How to Survive As a Beginner Commercial Driver

You have finally completed your CDL training and got hired by a carrier company a few months later. Things go smoothly the first days of your assignment until you realize everything is not as easy as you thought. In fact, most new drivers quit commercial driving within 6 or 12 months after getting into the industry. Veteran drivers will tell you their first year of commercial driving was not really much about the pay cheque but about survival. It would be naïve to say commercial driving is for everyone but the truth is, it requires a certain character to persevere the stressful, lonely, tiresome and demanding job. If you are a beginner, be assured of challenges but how you deal with it will determine your long run in the commercial driving industry.

Reality Check 1; You will get lost en route to your receiver- It happens all the time, the driver takes a wrong turn or the company gives out the wrong directions. Whatever the reason, don’t panic. Just pull over your truck at a safe distant and re-check your designated directions. If you still don’t know why you are lost, request a consignee or a special macro from your company to confirm the directions. However, not all companies offer that option to their truckers and in that case; you can resort to using Google Maps on your smart-phone. Keep in mind that one of the most common mistake rookies make while using GPS or Google Maps not supplied by the company is following non-truck routes. You don’t want to end up stuck in a cul-de-sac probably somewhere in Atlanta and you have to maneuver without knocking a residential mailbox or a parked car. The Rand-MacNally Motor Carrier Road Atlas is quite popular with truckers because it highlights every truck routes including low bridges. The CB radio is another alternative if everything does not work out. Just remember to familiarize your route next time before commencing your journey.

Beginner Commercial Driver

Reality Check 2; Parking your truck will be a headache- Most carrier companies have designated parking spot but wait until you reach the customer’s locale and you will solve a puzzle on how to park your trailer. It is surprising how most of the load receivers have buildings equipped with docks but how the trucks gets there is left to the driver. You will have to reverse through an alley with literally no room for mistake, cause a traffic snarl up in a busy street or find an alternate route due to a police road block. Because of such unavoidable circumstances, make sure you gain the most experience from your trainer while in CDL School. Finding a parking spot after dark is also challenging especially after 9pm. Most popular truck stops are usually congested and drivers are advised to be vigilant of both their security and the commercial load. Hence, it is better to start searching for a parking spot earlier enough since it can even take 2 hours or more to settle.

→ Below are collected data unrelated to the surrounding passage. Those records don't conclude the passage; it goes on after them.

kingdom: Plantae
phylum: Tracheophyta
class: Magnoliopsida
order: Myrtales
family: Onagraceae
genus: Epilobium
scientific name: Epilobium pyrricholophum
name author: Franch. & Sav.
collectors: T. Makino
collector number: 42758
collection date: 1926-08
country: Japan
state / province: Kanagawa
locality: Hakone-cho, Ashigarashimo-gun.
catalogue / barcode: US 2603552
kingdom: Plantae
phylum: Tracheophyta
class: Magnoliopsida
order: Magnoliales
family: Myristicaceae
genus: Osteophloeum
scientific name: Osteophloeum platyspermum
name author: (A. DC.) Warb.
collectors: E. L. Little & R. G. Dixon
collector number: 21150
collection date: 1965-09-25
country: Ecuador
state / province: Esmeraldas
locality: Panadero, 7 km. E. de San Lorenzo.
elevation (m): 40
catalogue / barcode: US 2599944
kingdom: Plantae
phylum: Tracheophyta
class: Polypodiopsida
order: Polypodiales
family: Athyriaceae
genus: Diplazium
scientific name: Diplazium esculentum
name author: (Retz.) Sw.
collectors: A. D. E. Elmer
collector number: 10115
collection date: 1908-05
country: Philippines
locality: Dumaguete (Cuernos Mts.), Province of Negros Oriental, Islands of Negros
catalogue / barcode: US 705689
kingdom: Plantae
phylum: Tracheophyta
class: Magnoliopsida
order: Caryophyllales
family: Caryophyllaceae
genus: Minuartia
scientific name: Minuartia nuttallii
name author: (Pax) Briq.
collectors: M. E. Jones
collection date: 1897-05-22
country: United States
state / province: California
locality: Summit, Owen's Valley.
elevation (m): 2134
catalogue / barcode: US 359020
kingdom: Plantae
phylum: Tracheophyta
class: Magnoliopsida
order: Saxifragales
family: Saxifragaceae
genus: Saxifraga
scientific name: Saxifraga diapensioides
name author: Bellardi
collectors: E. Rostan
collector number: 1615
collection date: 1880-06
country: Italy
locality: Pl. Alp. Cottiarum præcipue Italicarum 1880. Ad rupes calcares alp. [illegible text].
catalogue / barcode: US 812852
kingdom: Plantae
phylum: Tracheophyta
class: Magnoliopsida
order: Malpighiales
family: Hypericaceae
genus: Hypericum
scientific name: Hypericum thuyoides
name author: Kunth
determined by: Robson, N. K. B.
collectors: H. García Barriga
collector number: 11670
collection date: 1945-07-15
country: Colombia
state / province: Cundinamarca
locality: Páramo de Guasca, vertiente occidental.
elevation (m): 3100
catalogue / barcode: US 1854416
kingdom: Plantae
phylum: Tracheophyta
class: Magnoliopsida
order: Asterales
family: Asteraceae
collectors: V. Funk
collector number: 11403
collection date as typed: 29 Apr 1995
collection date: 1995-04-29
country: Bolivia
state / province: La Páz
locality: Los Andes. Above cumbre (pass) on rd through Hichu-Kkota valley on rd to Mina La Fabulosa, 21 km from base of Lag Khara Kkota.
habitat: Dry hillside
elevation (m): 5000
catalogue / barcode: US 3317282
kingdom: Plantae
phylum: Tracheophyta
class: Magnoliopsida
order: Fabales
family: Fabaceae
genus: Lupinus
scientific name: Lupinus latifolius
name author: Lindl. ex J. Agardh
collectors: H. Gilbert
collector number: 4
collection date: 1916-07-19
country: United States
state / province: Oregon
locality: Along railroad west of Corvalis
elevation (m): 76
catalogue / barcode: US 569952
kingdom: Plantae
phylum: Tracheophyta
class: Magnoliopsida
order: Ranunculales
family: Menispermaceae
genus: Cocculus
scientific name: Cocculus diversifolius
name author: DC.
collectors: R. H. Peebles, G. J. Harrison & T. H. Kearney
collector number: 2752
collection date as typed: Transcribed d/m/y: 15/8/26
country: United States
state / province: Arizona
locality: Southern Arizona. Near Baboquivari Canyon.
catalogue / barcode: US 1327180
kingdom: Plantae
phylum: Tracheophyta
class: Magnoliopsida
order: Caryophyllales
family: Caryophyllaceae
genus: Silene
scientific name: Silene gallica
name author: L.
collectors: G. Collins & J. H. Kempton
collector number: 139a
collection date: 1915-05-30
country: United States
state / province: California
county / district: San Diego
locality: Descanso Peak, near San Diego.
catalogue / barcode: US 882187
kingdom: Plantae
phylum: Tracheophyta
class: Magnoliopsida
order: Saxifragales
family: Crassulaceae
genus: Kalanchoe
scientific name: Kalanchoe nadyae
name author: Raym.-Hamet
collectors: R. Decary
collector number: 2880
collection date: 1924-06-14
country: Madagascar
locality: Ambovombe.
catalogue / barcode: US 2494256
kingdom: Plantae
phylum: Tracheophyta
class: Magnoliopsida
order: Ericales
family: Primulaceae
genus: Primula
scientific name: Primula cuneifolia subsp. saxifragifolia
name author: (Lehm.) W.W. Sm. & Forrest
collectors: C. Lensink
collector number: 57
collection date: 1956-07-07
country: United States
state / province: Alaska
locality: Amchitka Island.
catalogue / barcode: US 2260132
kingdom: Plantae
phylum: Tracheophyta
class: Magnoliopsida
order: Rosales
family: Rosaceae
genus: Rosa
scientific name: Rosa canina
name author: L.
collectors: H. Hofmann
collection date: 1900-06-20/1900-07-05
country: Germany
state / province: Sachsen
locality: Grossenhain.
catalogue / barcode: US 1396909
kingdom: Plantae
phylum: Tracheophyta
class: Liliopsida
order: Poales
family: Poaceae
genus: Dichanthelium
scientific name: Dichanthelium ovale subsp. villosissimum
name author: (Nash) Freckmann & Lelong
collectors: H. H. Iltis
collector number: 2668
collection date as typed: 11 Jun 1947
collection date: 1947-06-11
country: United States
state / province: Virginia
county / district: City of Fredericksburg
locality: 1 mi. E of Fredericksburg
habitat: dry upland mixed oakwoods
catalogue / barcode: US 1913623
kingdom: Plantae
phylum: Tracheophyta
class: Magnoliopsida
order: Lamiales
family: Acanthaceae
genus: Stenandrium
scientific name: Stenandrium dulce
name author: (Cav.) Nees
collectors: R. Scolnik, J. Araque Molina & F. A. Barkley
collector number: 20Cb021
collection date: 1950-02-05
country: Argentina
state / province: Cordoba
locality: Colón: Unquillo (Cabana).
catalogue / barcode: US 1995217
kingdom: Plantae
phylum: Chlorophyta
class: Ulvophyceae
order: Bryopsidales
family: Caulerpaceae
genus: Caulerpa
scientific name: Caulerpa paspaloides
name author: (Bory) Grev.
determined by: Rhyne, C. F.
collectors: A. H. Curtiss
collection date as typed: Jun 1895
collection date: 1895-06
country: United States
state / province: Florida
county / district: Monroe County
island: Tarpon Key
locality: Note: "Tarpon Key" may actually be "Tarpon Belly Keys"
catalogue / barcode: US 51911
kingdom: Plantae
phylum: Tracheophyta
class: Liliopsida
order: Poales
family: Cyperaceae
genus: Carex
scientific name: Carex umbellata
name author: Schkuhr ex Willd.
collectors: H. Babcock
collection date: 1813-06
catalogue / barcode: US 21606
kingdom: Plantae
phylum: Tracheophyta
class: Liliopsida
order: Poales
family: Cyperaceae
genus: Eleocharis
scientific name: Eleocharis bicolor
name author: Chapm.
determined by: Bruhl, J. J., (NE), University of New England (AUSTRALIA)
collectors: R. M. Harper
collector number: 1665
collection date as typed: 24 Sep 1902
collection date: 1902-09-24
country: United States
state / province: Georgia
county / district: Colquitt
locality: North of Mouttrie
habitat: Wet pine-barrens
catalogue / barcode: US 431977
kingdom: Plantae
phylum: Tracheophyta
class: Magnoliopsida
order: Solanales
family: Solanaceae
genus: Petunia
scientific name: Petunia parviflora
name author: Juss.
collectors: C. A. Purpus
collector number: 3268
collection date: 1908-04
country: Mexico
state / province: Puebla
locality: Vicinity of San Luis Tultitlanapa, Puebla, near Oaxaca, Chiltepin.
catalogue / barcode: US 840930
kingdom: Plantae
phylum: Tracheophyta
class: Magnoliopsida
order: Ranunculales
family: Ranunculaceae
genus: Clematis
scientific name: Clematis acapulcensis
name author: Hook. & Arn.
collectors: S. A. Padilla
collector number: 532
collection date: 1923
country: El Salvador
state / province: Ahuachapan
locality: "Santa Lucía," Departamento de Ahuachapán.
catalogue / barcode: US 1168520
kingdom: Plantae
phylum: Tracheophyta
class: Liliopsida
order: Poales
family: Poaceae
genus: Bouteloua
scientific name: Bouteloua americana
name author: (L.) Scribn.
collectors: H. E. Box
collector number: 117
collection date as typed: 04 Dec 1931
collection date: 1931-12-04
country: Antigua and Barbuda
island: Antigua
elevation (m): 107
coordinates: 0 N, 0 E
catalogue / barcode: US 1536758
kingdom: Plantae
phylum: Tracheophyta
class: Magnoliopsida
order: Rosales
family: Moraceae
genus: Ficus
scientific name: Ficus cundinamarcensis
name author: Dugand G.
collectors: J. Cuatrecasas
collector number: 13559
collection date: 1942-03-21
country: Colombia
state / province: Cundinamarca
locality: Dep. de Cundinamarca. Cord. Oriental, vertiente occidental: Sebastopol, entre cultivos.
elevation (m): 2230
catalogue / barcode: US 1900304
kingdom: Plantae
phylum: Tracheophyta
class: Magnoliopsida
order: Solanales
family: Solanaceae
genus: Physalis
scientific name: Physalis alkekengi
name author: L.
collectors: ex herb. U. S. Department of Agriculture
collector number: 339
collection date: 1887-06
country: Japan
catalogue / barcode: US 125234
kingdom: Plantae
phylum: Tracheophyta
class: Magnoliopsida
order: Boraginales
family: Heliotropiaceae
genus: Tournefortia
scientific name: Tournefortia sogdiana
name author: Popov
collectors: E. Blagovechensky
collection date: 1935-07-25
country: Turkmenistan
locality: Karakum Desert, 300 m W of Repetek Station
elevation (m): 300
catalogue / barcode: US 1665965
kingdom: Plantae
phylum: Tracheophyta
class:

Reality Check 3; You will get exhausted- In commercial truck driving, nothing is really what it seems on paper. For instance, you are legally allowed to drive 11 hours per day but sometimes finding a parking spot takes 2 hours or more of your time. Then you probably have to take a shower and get something to eat before you sleep. By the time you get to bed, you realize you only have 5 hours or less before the alarm tells you to get back on the road. It is tough for beginners the first 6 months especially with a busy schedule. However, the best method to avoid getting fatigued is to take care of your wellbeing first before the job. If you know it will be hectic to find a parking spot, then start looking for a parking spot after 9 hours on the road. Don’t waste too much time to drink in the bar if you know your next schedule starts in the next 10 hours. Use that precious time to sleep and work out a little bit, because if you don’t, you will regret it. However, if you feel excessively tired while driving to the point your concentration is demanding, pull over the truck and do some quick exercise that gets your blood flowing. You can even splash some cold water on your face or even take a brief nap if everything else is not working out.

Reality Check 4; Always be transparent- One day you are stuck in a snow storm in the East Coast which delays your delivery for at least 2 days or more. The next day your truck breaks down but you get it towed and fixed only to be told there is a delivery delay for diesel at your designated fuel stop. You can relate to the fuel tanker driver that is late to deliver diesel to the gas station but you are wondering, will your company believe your bad luck streak? Fortunately, carrier companies usually understand things don’t always go according to plan and they will offer the necessary assistance. Just be transparent to your manager in a professional manner and give an update every time there is a new development.

Reality Check 5; You will feel lonely- It is a normal reflex if you are used to constant family affection but after you got enrolled as trucker, you feel lonely without their presence. That is why it is often said truck driving is not for everyone. Regardless, there are many commercial drivers who are happily married with kids yet they have been on the job long enough to be veterans. The secret is to keep regular communication with your family. Even a friend who you can call anytime of the day or night can really help you out to beat the loneliness.